==== Available data
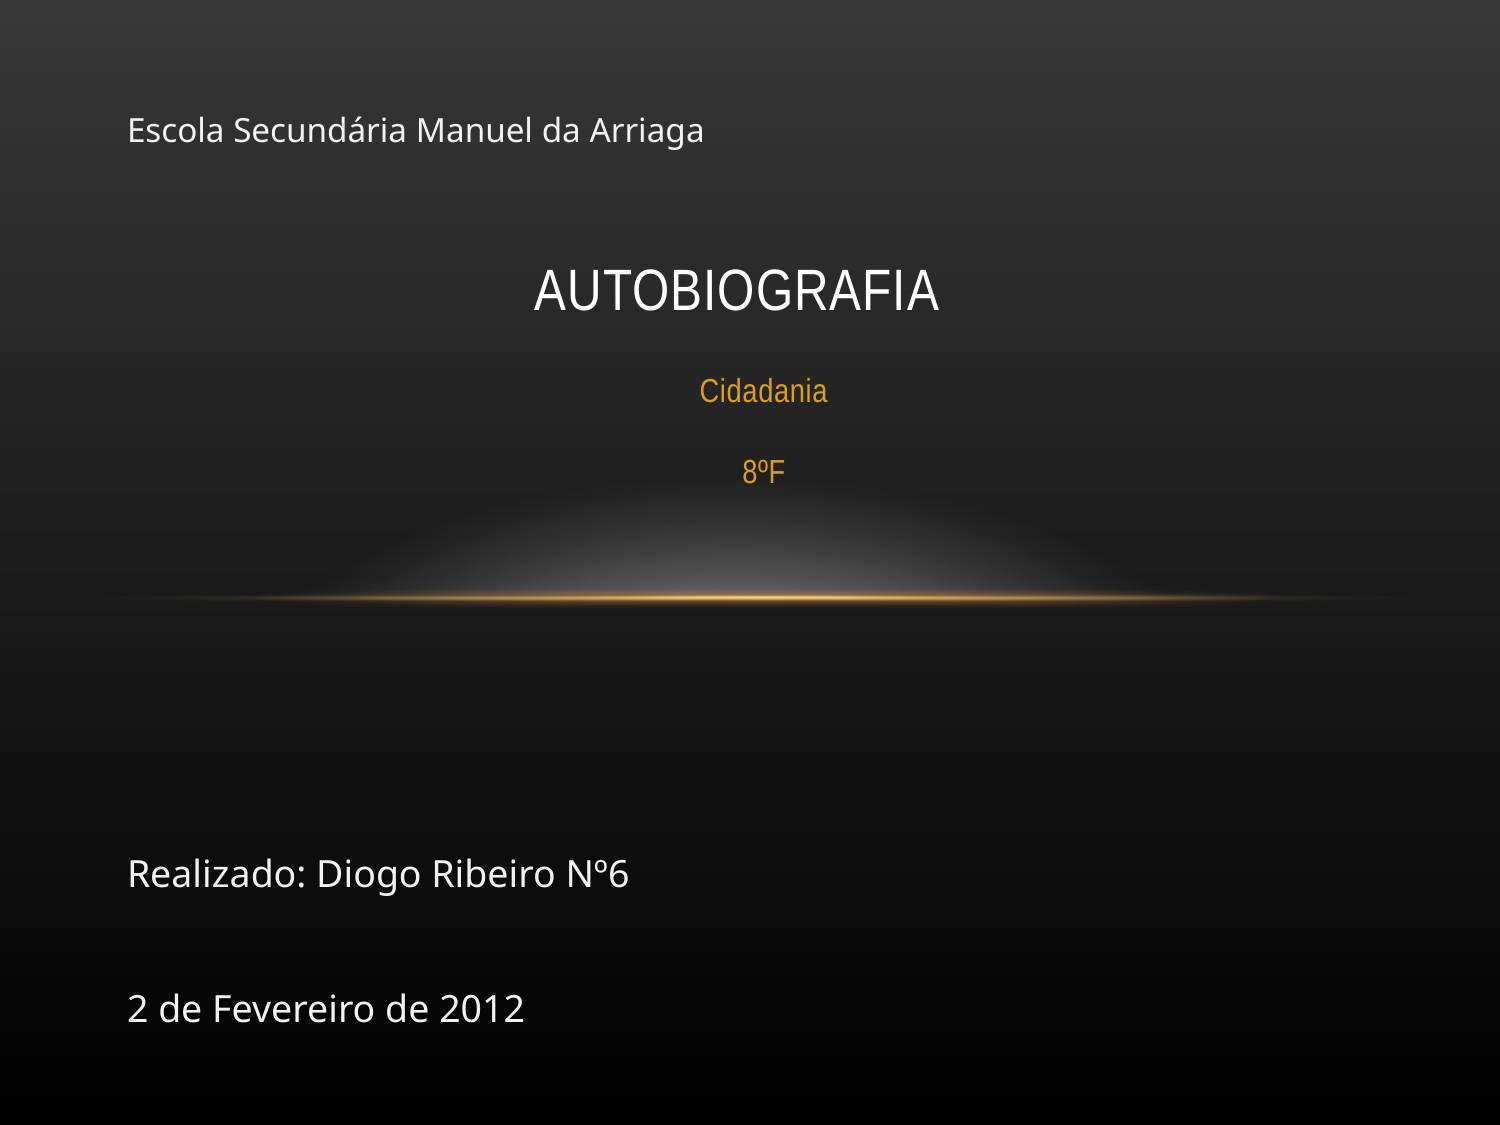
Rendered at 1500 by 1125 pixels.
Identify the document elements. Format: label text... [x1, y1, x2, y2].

text_box Escola Secundária Manuel da Arriaga [112, 101, 857, 158]
title Autobiografia [100, 90, 1376, 390]
text_box Realizado: Diogo Ribeiro Nº6 2 de Fevereiro de 2012 [112, 842, 1152, 1040]
subtitle Cidadania 8ºF [126, 372, 1402, 523]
========
• What this task involves: Please reproduce the listing above word for word, leaving out the picture.

• Task response:
Rendered at 1500 by 1125 pixels.
Identify the document elements. Format: label text... [x1, y1, x2, y2].

text_box Escola Secundária Manuel da Arriaga [112, 101, 857, 158]
title Autobiografia [100, 90, 1376, 390]
text_box Realizado: Diogo Ribeiro Nº6 2 de Fevereiro de 2012 [112, 842, 1152, 1040]
subtitle Cidadania 8ºF [126, 372, 1402, 523]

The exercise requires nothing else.